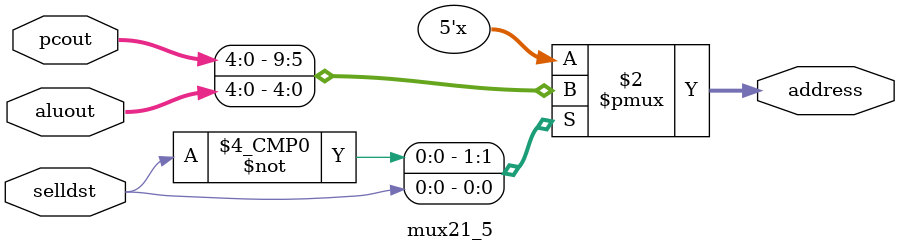
<source format=v>
module mux21_5(address,pcout,aluout,selldst);

output[4:0] address;
input[4:0] pcout,aluout;
input selldst;

reg [4:0] address;

always @(selldst or pcout or aluout)
case(selldst)
1'd0: address=pcout;
1'd1: address=aluout;
endcase

endmodule
</source>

+===+

• [Work item]:
Exact copy, no pictures: set down all the entries again as they stand.

• [Expected answer]:
<source format=v>
module mux21_5(address,pcout,aluout,selldst);

output[4:0] address;
input[4:0] pcout,aluout;
input selldst;

reg [4:0] address;

always @(selldst or pcout or aluout)
case(selldst)
1'd0: address=pcout;
1'd1: address=aluout;
endcase

endmodule
</source>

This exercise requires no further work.